Asked if he thought the PSA intention could hurt public confidence in the Commodore and affect the ZB launch plan and sales potential, he replied: “I’m not sure people are making buying decisions on conjecture and rumour.

“I can’t wait to show the New Zealand public the new Commodore. It’s a fantastic car.”

He said it went without saying that Opel will change “under new owners.”

“For Opel to succeed under its new ownership it will need to change dramatically. How it affects us locally, and how all that distils into our product plans … it’s premature to comment on that.”

On his confidence about Opel being a long-term supplier to Holden, he said: “We’ve got agreements with Opel that give us line of sight of that. We have some surety of supply.”

He said Holden has previously been given firm insight into the ZB’s expected production life, but would not share that. Most new models stay in production for seven to eight years, with a facelift at mid-point, but if that was the original plan for ZB, he won’t say.

“We know the start and end dates and accordingly we have plans beyond that to ensure we have the right portfolio for New Zealand and Australia.”

He would not confirm or deny that 2021 was an end date.

PSA and Opel have both been through hard times - as a GM brand, Opel was haemorrhaging money for 15 years and Peugeot and Citroen have only turned around to producing profit relatively recently.

It now believes it can do the same for Opel, by 2020, and began to outline how in a spruik last Friday which, perhaps tellingly, made mention of the Vauxhall brand but never directly mentioned Holden.

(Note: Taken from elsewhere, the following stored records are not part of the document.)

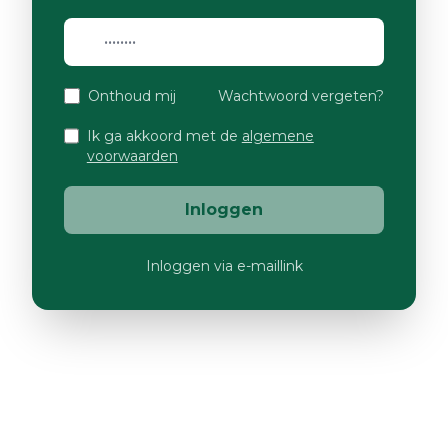
Onthoud mij
Wachtwoord vergeten?
Ik ga akkoord met de
algemene
voorwaarden
Inloggen
Inloggen via e-maillink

However, PSA has spelled out that the platform switchover will centre on its CMP and EMP2 underpinnings even though all vehicles will be engineered at Opel’s plant in Rüsselsheim, where the Commodore is now built.

This will reduce the number of platforms in use from nine to two. Powertrain families will reduce from 10 to four, with PSA engines and powertrains favoured. ZB Commodore is built on a GM platform, with GM drivetrains.

The platform change kicks off with the all-new small car Europeans call the Corsa but which we’ve previously known, on and off, as a Barina. The replacement comes in 2019.

Vauxhall and Opel declared losses of $580 million in the second quarter of 2017; daily losses at the firm under GM ownership were estimated to be in the region of $9m on average.

Whether Opel could also now front in NZ in its own right does not seem beyond possibility. PSA says it wants its new holding to represent in 20 new export markets by 2022.